Even simple wearables like fitness trackers can reveal private data. A few years back, a fitness app put a global map displaying each and every run and walk that it had tracked. Military analysts were swift to point out that the maps were comprehensive enough to pinpoint Allied and American bases in sensitive regions like Syria and Afghanistan. Foreign service members were the sole individuals leveraging a fitness app there, so their activities in and around these bases were identified as bright white against a black background.

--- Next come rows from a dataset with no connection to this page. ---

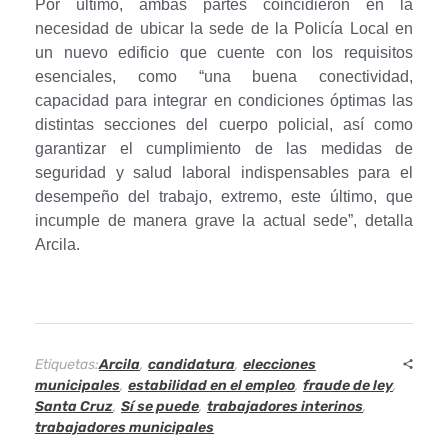
r
Por último, ambas partes coincidieron en la
necesidad de ubicar la sede de la Policía Local en
e
un nuevo edificio que cuente con los requisitos
esenciales, como “una buena conectividad,
p
capacidad para integrar en condiciones óptimas las
distintas secciones del cuerpo policial, así como
r
garantizar el cumplimiento de las medidas de
e
seguridad y salud laboral indispensables para el
desempeño del trabajo, extremo, este último, que
s
incumple de manera grave la actual sede”, detalla
Arcila.
e
n
t
Etiquetas:
Arcila
,
candidatura
,
elecciones
a
municipales
,
estabilidad en el empleo
,
fraude de ley
,
Santa Cruz
,
Sí se puede
,
trabajadores interinos
,
n
trabajadores municipales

However, RAND’s analysts could identify only sketchy regulations and client protections that governed the internet of bodies and prevent possible harm to the users. Some of the most vehement efforts to set up guardrails came not from State entities but from nonprofit privacy and technology outfits. The analysts couldn’t even pinpoint who holds ownership of the data – you? Your medical practitioner? The equipment producer? The rules varied from state to state, in typical U.S. fashion.
Congress should contemplate setting down some country-wide ground rules for data transparency and privacy concerns, the researchers opined. The State and industry should also produce a certification program, such as the “Energy Star” certification program that is currently deployed for everyday appliances, to assist customers to evaluate the security levels of disparate devices from varied manufacturers. Producers need to develop security right from the very beginning, and identify how to fix vulnerabilities in a gadget that might be in someone’s body.
This is just the first cut with regards to what policy makers and device producers and clients can do to handle these privacy concerns and risks. There are tangible clinical advantages, but we have to tackle these loopholes to fully actualize the technology. This research provides us with a base to continue working on these questions going into the future.
Tamara Banbury is also looking forward, both professionally as a research analyst, and in her private life as a cyborg who volunteered. Popular culture always makes the assumption that our landscape in the future will be proliferated extensively by smart gadgets – think the Terminator, or even the Matrix, but we will get to these levels of complexity in stages. The stages and steps that are required to be taken first need to be identified and evaluated. What will help us ensure that we are travelling in the direction that we wish to? Starting small, like Tamara Banbury, is the solution.
The chips implanted in her hand are no more complicated than the chips on your credit card. However, she always receives similar questions when she converses with people about them: Don’t they put her private life at risk by enabling organizations to track her every move? She smugly responds, “Don’t you get it? We’ve already given those up” She displays her mobile smartphone. “They got us all with this.”